[What to work on]
1) Answer these from the sewing post below:
(a) How much ease at the hip is pattern 5213 supposed to contain?
(b) What stretch does the ITY chosen for the test have?
(c) Compared with the previous size, how much higher at the shoulder was the next larger size?
2) Translate this sentence from the sewing post into Spanish: "I cut the fabric and basted the pieces together."
(Passage to read Opens)
This course is all about bust darts. Where to place them. How big to make them. How to add them to dartless patterns. I was therefore a little disappointed. I did not want to add an FBA and yet that is precisely Kathleen Cheetham’s solution even for knits.

I do recommend this course. It is a very comprehensive study of the bust dart and how to apply use it for your figure.


But, I had to stop and ask myself did I want to do an FBA on Loes Hinse patterns?  ….

Up another size?

After finishing the last LH 5213 to which I added 1/2″ to the side seams of front back and sleeves pieces and added an additional 1″ wedge to the center front. I begin to wonder if I hadn’t created the next larger size.  I compared the pattern pieces and found that the next larger size was about 1/2″ higher at the shoulder; and 1/8″ wider at the front and back side seams. The sleeves seemed nearly exactly the same.  I trust Loes drafting. I mean the past versions of my Loes Hinse patterns have seemed wonderful. (Have I just been blind to the fit differences?)   So I traced the next larger size  to test for fit.

I wasn’t too confident of this choice. 5213 is supposed to contain 2″ ease at the hip and is recommended for knit fabrics.  Here I am using ITY knits and using a size which should have 6″ ease ( {pattern hip size +2″=} – my hip=6″). Also, I was pretty sure that the previous size was a bit too long between shoulder and bust. Maybe 1/4″too long; and I’m adding another 1/2″?  Mentally, I just couldn’t reconcile the idea the larger size would fit even though I knew I had enlarged the previous tracing to be almost this size.

I chose another ITY. I think it’s important to at least be consistent with fabric choice.  This ITY also has 50% stretch but  I hate the print.  In fact, when I received this fabric in with my order, I checked to be sure it was the same as I ordered.  I can’t really condemn the fabric company because I know how difficult it is to photograph fabrics.  I believe that they take a standard sized sample and format it for the internet.  I believe the discrepancy arises from the fact this particular repeat is  large.  I liked the yellow and orange diamonds I was seeing, but was stunned by the puke-green roses which were also a part of this print.  I didn’t complain to the vendor. Like I said, I realize there are issues in photographing fabrics. The facts are that I ordered a group of ITY fabrics because they were on sale and fairly inexpensive.  I might have purchased this had I seen it in person just to have as a muslin. Muslin it is.

I cut the fabric and basted the pieces together. I should not have been surprised. Yet I was stunned.  While the previous version didn’t seem too large, this one was humongous

I made two attempts at stitching seams larger. My first attempt was stitching the shoulder on the stitching line of the previous size.  As suspected, this larger size was much too long between shoulder and bust. That of course, dropped the bust, waist and hip shaping all too low.  However, this was more difficult than I anticipated. Taking in this two-piece semi-raglan sleeve is awkward. However I was able to adjust enough to see that I really did not need to use this size.
(Passage to read Closes)
(Raw data Opens)
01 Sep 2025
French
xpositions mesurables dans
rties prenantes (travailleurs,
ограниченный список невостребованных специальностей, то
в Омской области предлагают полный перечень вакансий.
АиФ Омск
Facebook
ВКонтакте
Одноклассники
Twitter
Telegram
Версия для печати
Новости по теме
(Raw data Closes)
[Outputs by task]
1)
(a) 2″
(b) 50%
(c) About 1/2″

2) Corté la tela e hilvané las piezas.